• _DOCUMENT SEGMENT_:
= = = =

ANAHEIM, Calif. —Three key cases this year have California workers compensation legal experts warning employers to beware of the nuances and language in the resolution of cases.

With two major comp reforms pending — S.B. 899 and S.B. 863 — “commissioners are inundated with work, so there are many times that cases will turn on a word, a phrase or a nuance,” Jeffrey E. D'Andre, Oakland, California-based partner in D'Andre, Peterson, Bobus & Rosenberg L.L.P., specialists in the defense of employers and insurance companies in workers comp cases, said Thursday at the 2016 California Coalition on Workers' Compensation Conference in Anaheim, California.

He gave one such example: Travelers Casualty & Surety Co. et al. v. Workers' Compensation Appeals Board and Mark Dreher, a case that involves a maintenance man in an apartment complex who fell on the sidewalk when it was raining and fractured his pelvis, resulting in multiple hip surgeries. The appeals court ruled in favor of the employer.

“This was not, in that event, a typical slip and fall,” Mr. D'Andre said. The WCAB, however, decided it was, he said, but the California 1st Court of Appeal said it was not a sudden and extraordinary event.

= = = =

• _WHAT YOU WILL DO_:
**a.** Transcribe the workers compensation article between "He gave one" and "and extraordinary event.", inclusive.
**b.** Continue the workers compensation article from the point where it stops.
The lines below are not needed for anything here.

= = = =

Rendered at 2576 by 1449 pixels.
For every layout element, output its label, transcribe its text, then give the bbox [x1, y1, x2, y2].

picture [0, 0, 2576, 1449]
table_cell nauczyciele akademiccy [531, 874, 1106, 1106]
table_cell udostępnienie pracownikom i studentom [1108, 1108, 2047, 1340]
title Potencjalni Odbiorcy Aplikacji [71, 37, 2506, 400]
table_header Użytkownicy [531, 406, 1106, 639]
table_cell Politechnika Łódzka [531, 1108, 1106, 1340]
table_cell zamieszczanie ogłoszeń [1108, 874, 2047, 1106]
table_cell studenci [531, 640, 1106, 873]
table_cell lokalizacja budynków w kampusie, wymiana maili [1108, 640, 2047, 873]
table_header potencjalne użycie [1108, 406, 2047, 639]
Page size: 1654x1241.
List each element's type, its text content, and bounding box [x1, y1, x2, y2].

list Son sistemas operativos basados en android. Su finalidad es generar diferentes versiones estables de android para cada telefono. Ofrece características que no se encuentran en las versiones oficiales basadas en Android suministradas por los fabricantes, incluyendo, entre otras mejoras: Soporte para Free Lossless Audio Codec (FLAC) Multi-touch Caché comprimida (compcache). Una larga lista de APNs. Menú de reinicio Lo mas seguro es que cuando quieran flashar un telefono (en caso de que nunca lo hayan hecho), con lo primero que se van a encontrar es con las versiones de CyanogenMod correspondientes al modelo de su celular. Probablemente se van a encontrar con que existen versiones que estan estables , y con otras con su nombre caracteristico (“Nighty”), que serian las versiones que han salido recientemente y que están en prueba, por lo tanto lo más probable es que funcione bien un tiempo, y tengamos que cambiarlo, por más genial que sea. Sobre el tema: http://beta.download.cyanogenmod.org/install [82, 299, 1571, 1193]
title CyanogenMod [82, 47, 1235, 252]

= = = =

• _RESULTS OF THE TASKS_:
**a.**
He gave one such example: Travelers Casualty & Surety Co. et al. v. Workers' Compensation Appeals Board and Mark Dreher, a case that involves a maintenance man in an apartment complex who fell on the sidewalk when it was raining and fractured his pelvis, resulting in multiple hip surgeries. The appeals court ruled in favor of the employer.

“This was not, in that event, a typical slip and fall,” Mr. D'Andre said. The WCAB, however, decided it was, he said, but the California 1st Court of Appeal said it was not a sudden and extraordinary event.

**b.**
“I think the board viewed this as using the severity of the injury as part of the analysis, but the court of appeals removed that, as this event occurred during a routine activity,” he said.

Another workers compensation case, Larsen v. Securitas Security Services, similarly turned on the interpretation of a word, Mr. D'Andre said. A security guard was struck by a car backing out of a parking space while she was walking in a parking lot at her worksite. The car hit her, causing her to fall, hit her head and lose consciousness. The security guard said that she was a victim of a violent act and thus entitled to increased compensation, Mr. D'Andre said.

The court used the dictionary definition for only one of the three words, “violent,” without considering the difference between an act and an event, said Raymond Frost, a workers compensation attorney based in Fremont, California.

“I think this is an event — an act is intentional, caused by some person or object, but the court looked up the word violent and used the definition of 'strong physical force' and so (the plaintiff in) this case was determined to be a victim of a violent act,” Mr. D'Andre said, in the ruling that favored the security guard.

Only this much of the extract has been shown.